Well, when you say “static” i guess you mean statically batched objects, right? It highly depends how you made those objects to participate in static batching. Note that once several objects are batched together you can’t seperate them. The only way would be to destroy all objects that have been batched together and recreate those you want to keep. This of course isn’t very useful.

However you said that you have “chunks” you want to manage. What you can do is to manually batch the objects you want to be combined at runtime using the StaticBatchingUtility. Of course if you load permade levels as “chunks” those shouldn’t be marked as static. When you call StaticBatchingUtility.Combine it should have a similar effect as if the object was marked as static. However it should only combine the child objects / the objects you specify. Though i can’t guarantee that it will work. You may want to do some tests.

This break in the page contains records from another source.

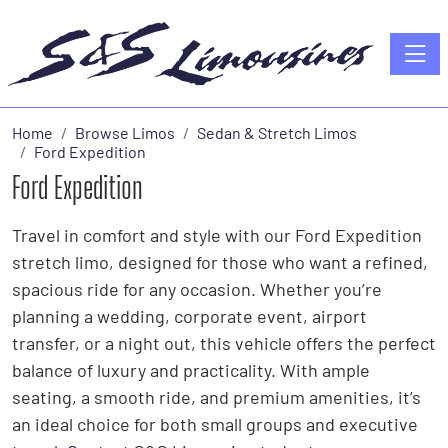
Toggle
Home
Browse Limos
Sedan & Stretch Limos
Ford Expedition
Ford Expedition
Travel in comfort and style with our Ford Expedition
stretch limo, designed for those who want a refined,
spacious ride for any occasion. Whether you’re
planning a wedding, corporate event, airport
transfer, or a night out, this vehicle offers the perfect
balance of luxury and practicality. With ample
seating, a smooth ride, and premium amenities, it’s
an ideal choice for both small groups and executive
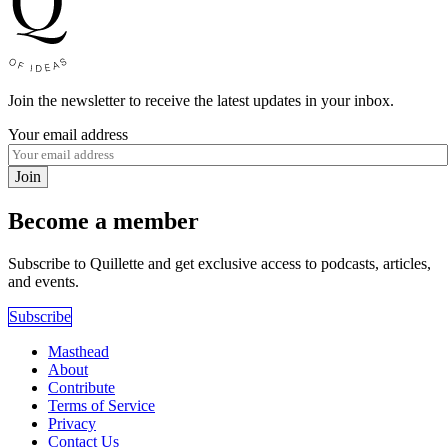
Join the newsletter to receive the latest updates in your inbox.
Your email address
Join
Become a member
Subscribe to Quillette and get exclusive access to podcasts, articles,
and events.
Subscribe
Masthead
About
Contribute
Terms of Service
Privacy
Contact Us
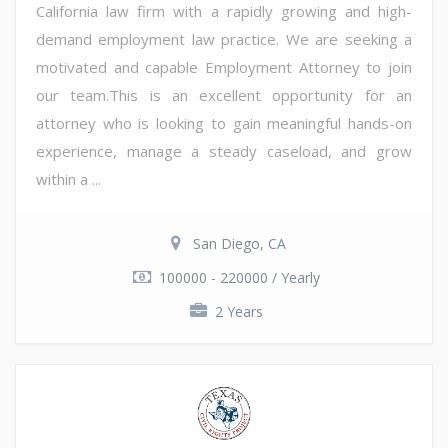
California law firm with a rapidly growing and high-
demand employment law practice. We are seeking a
motivated and capable Employment Attorney to join
our team.This is an excellent opportunity for an
attorney who is looking to gain meaningful hands-on
experience, manage a steady caseload, and grow
within a ...
San Diego, CA
100000 - 220000 / Yearly
2 Years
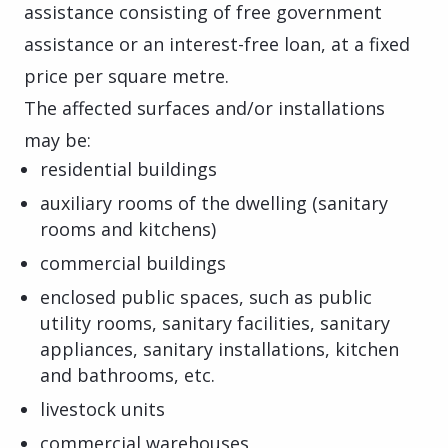
assistance consisting of free government
assistance or an interest-free loan, at a fixed
price per square metre.
The affected surfaces and/or installations
may be:
residential buildings
auxiliary rooms of the dwelling (sanitary
rooms and kitchens)
commercial buildings
enclosed public spaces, such as public
utility rooms, sanitary facilities, sanitary
appliances, sanitary installations, kitchen
and bathrooms, etc.
livestock units
commercial warehouses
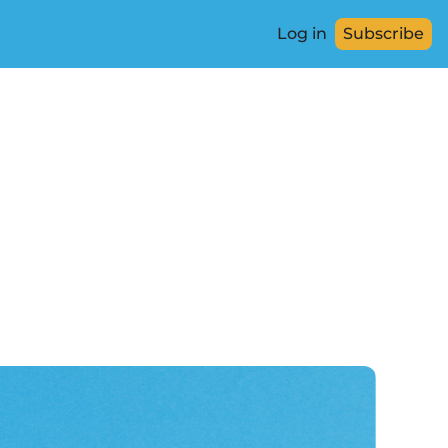
Log in
Subscribe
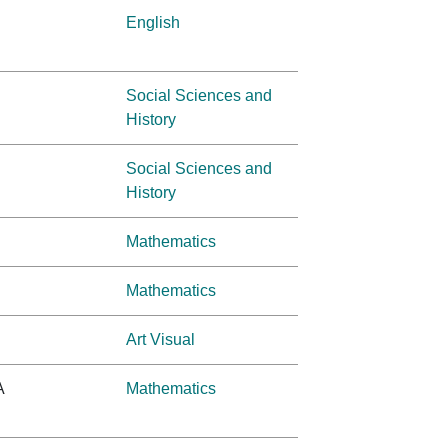
English
Social Sciences and
History
Social Sciences and
History
Mathematics
Mathematics
Art Visual
A
Mathematics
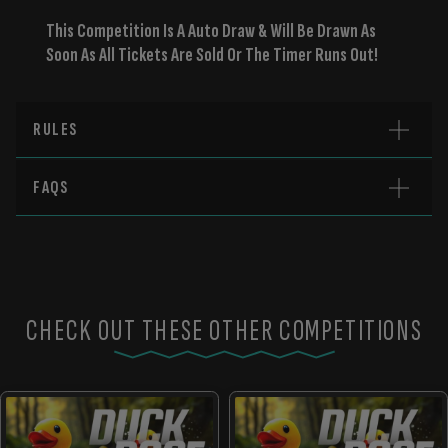
This Competition Is A Auto Draw & Will Be Drawn As
Soon As All Tickets Are Sold Or The Timer Runs Out!
RULES
FAQS
CHECK OUT THESE OTHER COMPETITIONS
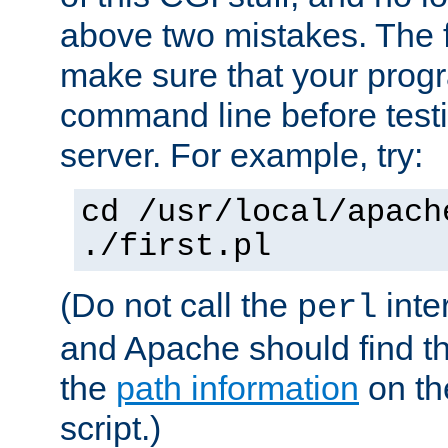
above two mistakes. The fir
make sure that your prog
command line before testi
server. For example, try:
cd /usr/local/apach
./first.pl
(Do not call the
inte
perl
and Apache should find th
the
path information
on the
script.)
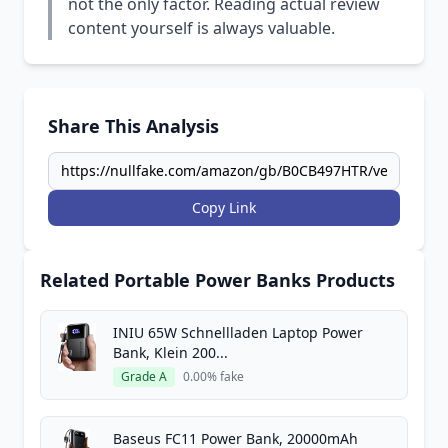
not the only factor. Reading actual review
content yourself is always valuable.
Share This Analysis
Copy Link
Related Portable Power Banks Products
INIU 65W Schnellladen Laptop Power
Bank, Klein 200...
Grade A
0.00% fake
Baseus FC11 Power Bank, 20000mAh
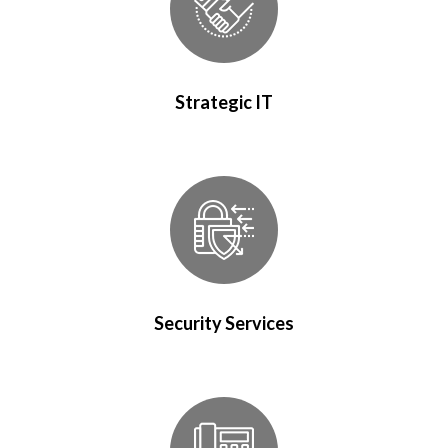
Strategic IT
Security Services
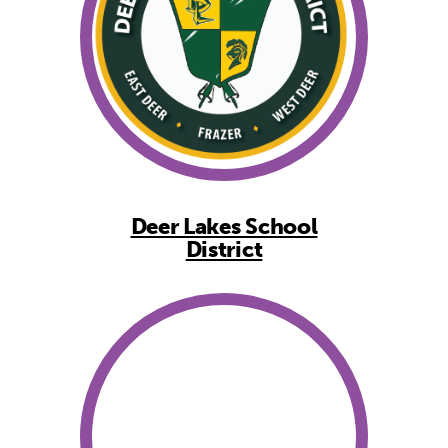
Deer Lakes School
District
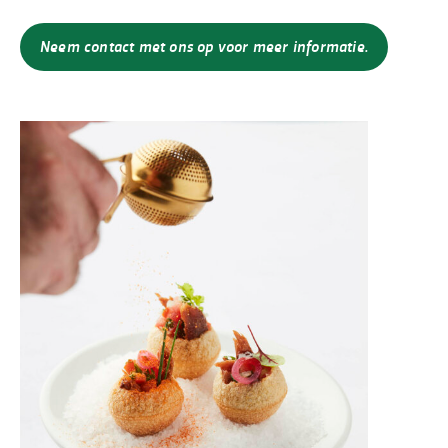
Neem contact met ons op voor meer informatie.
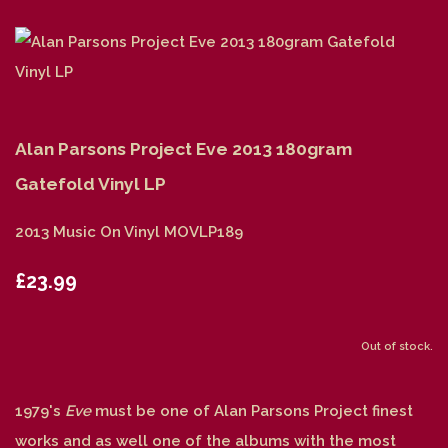
Alan Parsons Project Eve 2013 180gram
Gatefold Vinyl LP
2013 Music On Vinyl MOVLP189
£23.99
Out of stock.
1979's
Eve
must be one of Alan Parsons Project finest
works and as well one of the albums with the most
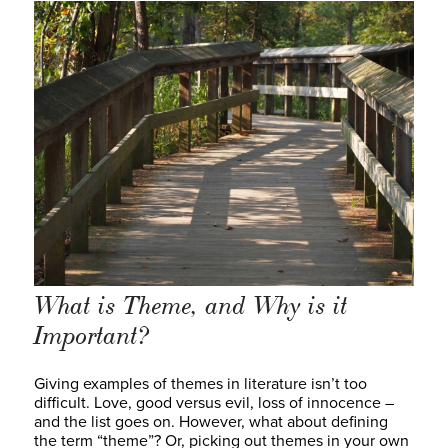
What is Theme, and Why is it
Important?
Giving examples of themes in literature isn’t too
difficult. Love, good versus evil, loss of innocence –
and the list goes on. However, what about defining
the term “theme”? Or, picking out themes in your own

Obviously the performance gain when you create smaller batching groups would be less than when having the whole scene batch together. Also calling Combine manually may decrease your “smooth transition” performance.

.

If the loading / unloading is too heavy you may want to split your world into several smaller scenes / chunks. Thanks to the multi-scene edit feature it should be easy to seperate a single scene into multiple.

Just turn off static batching in settings

Performance impact wasn’t so big. It was replaced with dynamic batching / GPU-Instancing


And no need to unload meshes. No generated chunks, only original meshes, which are lightweight and don’t dublicate in memory after reload chunk.